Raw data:
_ _ _ _

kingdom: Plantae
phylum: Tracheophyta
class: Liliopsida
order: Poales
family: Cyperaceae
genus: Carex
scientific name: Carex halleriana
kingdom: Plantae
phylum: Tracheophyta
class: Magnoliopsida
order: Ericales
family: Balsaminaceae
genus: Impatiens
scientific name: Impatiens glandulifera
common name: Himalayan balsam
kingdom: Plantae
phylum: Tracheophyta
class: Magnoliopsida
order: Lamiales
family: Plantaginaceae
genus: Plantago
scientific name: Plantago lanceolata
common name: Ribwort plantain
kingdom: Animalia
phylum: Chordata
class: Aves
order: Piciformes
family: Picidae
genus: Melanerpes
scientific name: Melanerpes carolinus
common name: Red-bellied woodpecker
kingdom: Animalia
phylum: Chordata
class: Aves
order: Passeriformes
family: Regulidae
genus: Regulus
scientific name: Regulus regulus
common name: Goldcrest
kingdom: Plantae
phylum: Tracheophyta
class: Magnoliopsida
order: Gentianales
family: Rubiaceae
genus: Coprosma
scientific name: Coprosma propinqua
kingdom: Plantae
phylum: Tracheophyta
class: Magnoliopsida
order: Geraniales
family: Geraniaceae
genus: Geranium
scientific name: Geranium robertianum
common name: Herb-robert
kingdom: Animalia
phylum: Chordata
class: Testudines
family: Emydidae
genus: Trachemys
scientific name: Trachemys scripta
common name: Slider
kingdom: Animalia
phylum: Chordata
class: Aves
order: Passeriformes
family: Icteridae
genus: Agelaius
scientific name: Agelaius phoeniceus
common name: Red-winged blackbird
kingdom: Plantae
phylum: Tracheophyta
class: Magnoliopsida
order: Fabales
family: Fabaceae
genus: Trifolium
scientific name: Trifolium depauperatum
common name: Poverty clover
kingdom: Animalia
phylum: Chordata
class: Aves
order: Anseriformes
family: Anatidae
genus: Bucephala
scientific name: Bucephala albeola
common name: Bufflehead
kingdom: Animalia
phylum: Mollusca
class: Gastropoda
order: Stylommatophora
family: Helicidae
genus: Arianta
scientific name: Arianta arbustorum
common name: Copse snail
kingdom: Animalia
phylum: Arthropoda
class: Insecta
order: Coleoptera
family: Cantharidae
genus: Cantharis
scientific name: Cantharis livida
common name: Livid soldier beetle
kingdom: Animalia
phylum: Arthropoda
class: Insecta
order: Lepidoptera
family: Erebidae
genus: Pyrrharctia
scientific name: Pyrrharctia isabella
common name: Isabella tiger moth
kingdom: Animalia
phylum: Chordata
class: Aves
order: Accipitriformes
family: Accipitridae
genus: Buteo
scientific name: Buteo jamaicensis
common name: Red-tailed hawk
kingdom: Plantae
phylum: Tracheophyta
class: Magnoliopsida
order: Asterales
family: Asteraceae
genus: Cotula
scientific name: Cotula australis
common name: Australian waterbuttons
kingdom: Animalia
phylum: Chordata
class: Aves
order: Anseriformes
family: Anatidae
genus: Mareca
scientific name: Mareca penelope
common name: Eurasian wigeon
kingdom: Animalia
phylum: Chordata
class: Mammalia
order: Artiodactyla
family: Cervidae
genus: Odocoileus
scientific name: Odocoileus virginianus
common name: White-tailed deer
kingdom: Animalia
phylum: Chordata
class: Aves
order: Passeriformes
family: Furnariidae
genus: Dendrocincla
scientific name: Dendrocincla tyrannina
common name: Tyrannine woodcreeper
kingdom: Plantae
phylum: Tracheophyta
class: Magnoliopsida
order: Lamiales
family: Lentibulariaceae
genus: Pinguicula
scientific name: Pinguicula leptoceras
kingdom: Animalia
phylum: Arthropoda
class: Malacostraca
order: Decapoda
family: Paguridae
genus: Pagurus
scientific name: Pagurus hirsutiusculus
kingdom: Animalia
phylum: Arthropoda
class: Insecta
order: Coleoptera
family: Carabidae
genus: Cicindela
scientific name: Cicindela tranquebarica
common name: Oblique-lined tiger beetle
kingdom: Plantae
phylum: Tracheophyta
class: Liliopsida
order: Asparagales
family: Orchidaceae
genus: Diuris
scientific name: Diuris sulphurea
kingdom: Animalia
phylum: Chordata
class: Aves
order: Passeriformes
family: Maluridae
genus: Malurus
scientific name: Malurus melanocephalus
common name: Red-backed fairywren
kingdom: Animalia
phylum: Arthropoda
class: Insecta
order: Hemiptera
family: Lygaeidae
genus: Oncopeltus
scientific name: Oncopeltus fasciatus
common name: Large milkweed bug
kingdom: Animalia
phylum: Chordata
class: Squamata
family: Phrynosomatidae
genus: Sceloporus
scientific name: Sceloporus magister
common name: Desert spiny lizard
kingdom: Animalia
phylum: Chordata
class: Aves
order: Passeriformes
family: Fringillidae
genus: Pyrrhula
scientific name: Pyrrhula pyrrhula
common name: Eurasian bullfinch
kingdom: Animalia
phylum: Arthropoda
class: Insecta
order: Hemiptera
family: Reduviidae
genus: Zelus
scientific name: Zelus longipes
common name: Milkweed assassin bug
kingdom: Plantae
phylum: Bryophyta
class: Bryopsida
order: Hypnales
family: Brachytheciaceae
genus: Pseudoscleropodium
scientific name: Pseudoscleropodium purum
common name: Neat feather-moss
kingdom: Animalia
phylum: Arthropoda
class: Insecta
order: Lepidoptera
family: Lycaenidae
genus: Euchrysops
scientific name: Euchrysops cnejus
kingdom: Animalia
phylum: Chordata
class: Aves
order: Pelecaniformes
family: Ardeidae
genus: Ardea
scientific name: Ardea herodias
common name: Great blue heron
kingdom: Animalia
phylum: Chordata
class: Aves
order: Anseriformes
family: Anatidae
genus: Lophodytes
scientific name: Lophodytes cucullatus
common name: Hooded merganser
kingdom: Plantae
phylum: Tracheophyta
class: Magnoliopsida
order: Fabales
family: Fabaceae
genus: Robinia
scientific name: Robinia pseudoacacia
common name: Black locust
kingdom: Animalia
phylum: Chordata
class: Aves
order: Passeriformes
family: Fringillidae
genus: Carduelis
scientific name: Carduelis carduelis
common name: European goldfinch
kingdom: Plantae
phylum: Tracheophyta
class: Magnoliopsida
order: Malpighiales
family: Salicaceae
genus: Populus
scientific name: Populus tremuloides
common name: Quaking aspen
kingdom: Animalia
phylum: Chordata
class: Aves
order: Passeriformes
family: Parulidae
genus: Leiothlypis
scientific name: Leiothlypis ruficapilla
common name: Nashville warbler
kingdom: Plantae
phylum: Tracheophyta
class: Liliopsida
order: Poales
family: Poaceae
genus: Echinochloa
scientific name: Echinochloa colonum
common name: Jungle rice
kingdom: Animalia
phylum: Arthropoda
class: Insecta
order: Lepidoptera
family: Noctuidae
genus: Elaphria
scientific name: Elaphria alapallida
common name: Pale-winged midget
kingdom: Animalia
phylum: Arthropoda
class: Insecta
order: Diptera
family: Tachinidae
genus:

_ _ _ _

Objective.
Reproduce every line of the data above, word for word and in the same order.

The completed task.
kingdom: Plantae
phylum: Tracheophyta
class: Liliopsida
order: Poales
family: Cyperaceae
genus: Carex
scientific name: Carex halleriana
kingdom: Plantae
phylum: Tracheophyta
class: Magnoliopsida
order: Ericales
family: Balsaminaceae
genus: Impatiens
scientific name: Impatiens glandulifera
common name: Himalayan balsam
kingdom: Plantae
phylum: Tracheophyta
class: Magnoliopsida
order: Lamiales
family: Plantaginaceae
genus: Plantago
scientific name: Plantago lanceolata
common name: Ribwort plantain
kingdom: Animalia
phylum: Chordata
class: Aves
order: Piciformes
family: Picidae
genus: Melanerpes
scientific name: Melanerpes carolinus
common name: Red-bellied woodpecker
kingdom: Animalia
phylum: Chordata
class: Aves
order: Passeriformes
family: Regulidae
genus: Regulus
scientific name: Regulus regulus
common name: Goldcrest
kingdom: Plantae
phylum: Tracheophyta
class: Magnoliopsida
order: Gentianales
family: Rubiaceae
genus: Coprosma
scientific name: Coprosma propinqua
kingdom: Plantae
phylum: Tracheophyta
class: Magnoliopsida
order: Geraniales
family: Geraniaceae
genus: Geranium
scientific name: Geranium robertianum
common name: Herb-robert
kingdom: Animalia
phylum: Chordata
class: Testudines
family: Emydidae
genus: Trachemys
scientific name: Trachemys scripta
common name: Slider
kingdom: Animalia
phylum: Chordata
class: Aves
order: Passeriformes
family: Icteridae
genus: Agelaius
scientific name: Agelaius phoeniceus
common name: Red-winged blackbird
kingdom: Plantae
phylum: Tracheophyta
class: Magnoliopsida
order: Fabales
family: Fabaceae
genus: Trifolium
scientific name: Trifolium depauperatum
common name: Poverty clover
kingdom: Animalia
phylum: Chordata
class: Aves
order: Anseriformes
family: Anatidae
genus: Bucephala
scientific name: Bucephala albeola
common name: Bufflehead
kingdom: Animalia
phylum: Mollusca
class: Gastropoda
order: Stylommatophora
family: Helicidae
genus: Arianta
scientific name: Arianta arbustorum
common name: Copse snail
kingdom: Animalia
phylum: Arthropoda
class: Insecta
order: Coleoptera
family: Cantharidae
genus: Cantharis
scientific name: Cantharis livida
common name: Livid soldier beetle
kingdom: Animalia
phylum: Arthropoda
class: Insecta
order: Lepidoptera
family: Erebidae
genus: Pyrrharctia
scientific name: Pyrrharctia isabella
common name: Isabella tiger moth
kingdom: Animalia
phylum: Chordata
class: Aves
order: Accipitriformes
family: Accipitridae
genus: Buteo
scientific name: Buteo jamaicensis
common name: Red-tailed hawk
kingdom: Plantae
phylum: Tracheophyta
class: Magnoliopsida
order: Asterales
family: Asteraceae
genus: Cotula
scientific name: Cotula australis
common name: Australian waterbuttons
kingdom: Animalia
phylum: Chordata
class: Aves
order: Anseriformes
family: Anatidae
genus: Mareca
scientific name: Mareca penelope
common name: Eurasian wigeon
kingdom: Animalia
phylum: Chordata
class: Mammalia
order: Artiodactyla
family: Cervidae
genus: Odocoileus
scientific name: Odocoileus virginianus
common name: White-tailed deer
kingdom: Animalia
phylum: Chordata
class: Aves
order: Passeriformes
family: Furnariidae
genus: Dendrocincla
scientific name: Dendrocincla tyrannina
common name: Tyrannine woodcreeper
kingdom: Plantae
phylum: Tracheophyta
class: Magnoliopsida
order: Lamiales
family: Lentibulariaceae
genus: Pinguicula
scientific name: Pinguicula leptoceras
kingdom: Animalia
phylum: Arthropoda
class: Malacostraca
order: Decapoda
family: Paguridae
genus: Pagurus
scientific name: Pagurus hirsutiusculus
kingdom: Animalia
phylum: Arthropoda
class: Insecta
order: Coleoptera
family: Carabidae
genus: Cicindela
scientific name: Cicindela tranquebarica
common name: Oblique-lined tiger beetle
kingdom: Plantae
phylum: Tracheophyta
class: Liliopsida
order: Asparagales
family: Orchidaceae
genus: Diuris
scientific name: Diuris sulphurea
kingdom: Animalia
phylum: Chordata
class: Aves
order: Passeriformes
family: Maluridae
genus: Malurus
scientific name: Malurus melanocephalus
common name: Red-backed fairywren
kingdom: Animalia
phylum: Arthropoda
class: Insecta
order: Hemiptera
family: Lygaeidae
genus: Oncopeltus
scientific name: Oncopeltus fasciatus
common name: Large milkweed bug
kingdom: Animalia
phylum: Chordata
class: Squamata
family: Phrynosomatidae
genus: Sceloporus
scientific name: Sceloporus magister
common name: Desert spiny lizard
kingdom: Animalia
phylum: Chordata
class: Aves
order: Passeriformes
family: Fringillidae
genus: Pyrrhula
scientific name: Pyrrhula pyrrhula
common name: Eurasian bullfinch
kingdom: Animalia
phylum: Arthropoda
class: Insecta
order: Hemiptera
family: Reduviidae
genus: Zelus
scientific name: Zelus longipes
common name: Milkweed assassin bug
kingdom: Plantae
phylum: Bryophyta
class: Bryopsida
order: Hypnales
family: Brachytheciaceae
genus: Pseudoscleropodium
scientific name: Pseudoscleropodium purum
common name: Neat feather-moss
kingdom: Animalia
phylum: Arthropoda
class: Insecta
order: Lepidoptera
family: Lycaenidae
genus: Euchrysops
scientific name: Euchrysops cnejus
kingdom: Animalia
phylum: Chordata
class: Aves
order: Pelecaniformes
family: Ardeidae
genus: Ardea
scientific name: Ardea herodias
common name: Great blue heron
kingdom: Animalia
phylum: Chordata
class: Aves
order: Anseriformes
family: Anatidae
genus: Lophodytes
scientific name: Lophodytes cucullatus
common name: Hooded merganser
kingdom: Plantae
phylum: Tracheophyta
class: Magnoliopsida
order: Fabales
family: Fabaceae
genus: Robinia
scientific name: Robinia pseudoacacia
common name: Black locust
kingdom: Animalia
phylum: Chordata
class: Aves
order: Passeriformes
family: Fringillidae
genus: Carduelis
scientific name: Carduelis carduelis
common name: European goldfinch
kingdom: Plantae
phylum: Tracheophyta
class: Magnoliopsida
order: Malpighiales
family: Salicaceae
genus: Populus
scientific name: Populus tremuloides
common name: Quaking aspen
kingdom: Animalia
phylum: Chordata
class: Aves
order: Passeriformes
family: Parulidae
genus: Leiothlypis
scientific name: Leiothlypis ruficapilla
common name: Nashville warbler
kingdom: Plantae
phylum: Tracheophyta
class: Liliopsida
order: Poales
family: Poaceae
genus: Echinochloa
scientific name: Echinochloa colonum
common name: Jungle rice
kingdom: Animalia
phylum: Arthropoda
class: Insecta
order: Lepidoptera
family: Noctuidae
genus: Elaphria
scientific name: Elaphria alapallida
common name: Pale-winged midget
kingdom: Animalia
phylum: Arthropoda
class: Insecta
order: Diptera
family: Tachinidae
genus:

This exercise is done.